When i view a star or small object through my reflecting telescope i can see the reflecting mirror in front of the image. this does not happen when viewing the moon.


You may need to realign the mirrors and the view piece. You can look at the mirror from the front and your eyeball should ne centered.

Aug 28, 2009 | Optics

1 Answer

Problem focusing on distant objects


collimate your mirror.
sky and telescope shows you how to do it.
it's under 'Do-It-Yourself' section.

hope this helps :D

Aug 26, 2009 | Celestron AstroMaster 114 AZ (50 x 114mm)...

1 Answer

Veiwing is like looking at a do-nut? nothing in center


The focuser and eyepiece are POINTED UP toward the sky -- the mirror is at the bottom of the tube.

Put the eyepiece with the largest number written on it into the focuser, and during the day time, practice focusing on a distant object.

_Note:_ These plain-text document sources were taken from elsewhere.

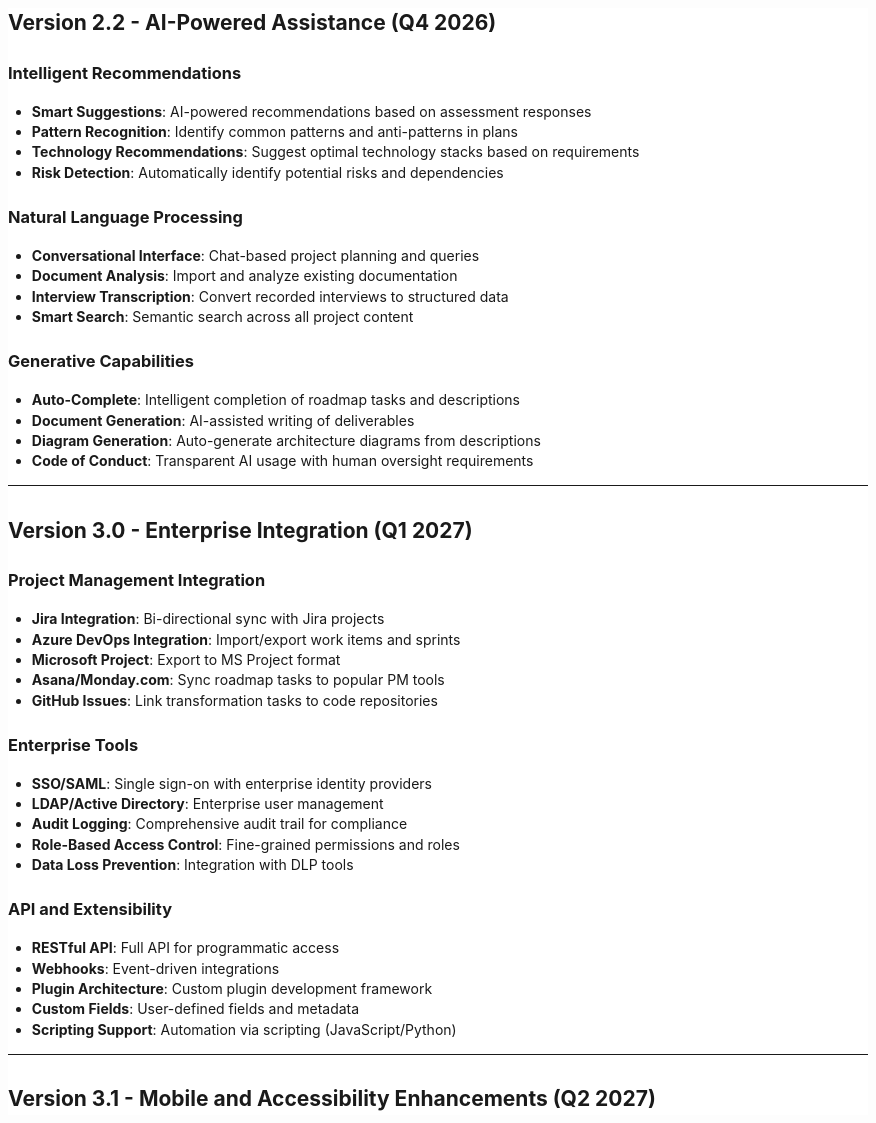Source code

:
## Version 2.2 - AI-Powered Assistance (Q4 2026)

### Intelligent Recommendations
- **Smart Suggestions**: AI-powered recommendations based on assessment responses
- **Pattern Recognition**: Identify common patterns and anti-patterns in plans
- **Technology Recommendations**: Suggest optimal technology stacks based on requirements
- **Risk Detection**: Automatically identify potential risks and dependencies

### Natural Language Processing
- **Conversational Interface**: Chat-based project planning and queries
- **Document Analysis**: Import and analyze existing documentation
- **Interview Transcription**: Convert recorded interviews to structured data
- **Smart Search**: Semantic search across all project content

### Generative Capabilities
- **Auto-Complete**: Intelligent completion of roadmap tasks and descriptions
- **Document Generation**: AI-assisted writing of deliverables
- **Diagram Generation**: Auto-generate architecture diagrams from descriptions
- **Code of Conduct**: Transparent AI usage with human oversight requirements

---

## Version 3.0 - Enterprise Integration (Q1 2027)

### Project Management Integration
- **Jira Integration**: Bi-directional sync with Jira projects
- **Azure DevOps Integration**: Import/export work items and sprints
- **Microsoft Project**: Export to MS Project format
- **Asana/Monday.com**: Sync roadmap tasks to popular PM tools
- **GitHub Issues**: Link transformation tasks to code repositories

### Enterprise Tools
- **SSO/SAML**: Single sign-on with enterprise identity providers
- **LDAP/Active Directory**: Enterprise user management
- **Audit Logging**: Comprehensive audit trail for compliance
- **Role-Based Access Control**: Fine-grained permissions and roles
- **Data Loss Prevention**: Integration with DLP tools

### API and Extensibility
- **RESTful API**: Full API for programmatic access
- **Webhooks**: Event-driven integrations
- **Plugin Architecture**: Custom plugin development framework
- **Custom Fields**: User-defined fields and metadata
- **Scripting Support**: Automation via scripting (JavaScript/Python)

---

## Version 3.1 - Mobile and Accessibility Enhancements (Q2 2027)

Aug 13, 2009 | Bushnell 78-9669 Telescope

1 Answer

Obscured view through telescope


You are seeing the "spider" holding the secondary mirror-- the scope is not in focus--

Practice focusing during the daytime on a distant object at least 100 yards away-- use the lowest power eyepiece-- which is the one with the LARGEST number on it.

Dec 26, 2008 | Edu-Science (10166) Telescope

1 Answer

Focus?


The C8 optical tube has a very large focal range. It should be capable of focusing on objects from 15' to infinity. To focus on object at infinity you have to move the primary mirror foward. You do this by rotating the focus knob CCW. Rotate the knob CCW until it comes toa stop them slowly bring the mirror back by rotating the knob CW while viewing the object. It will snap to focus so don't move too fast yor you'll miss it.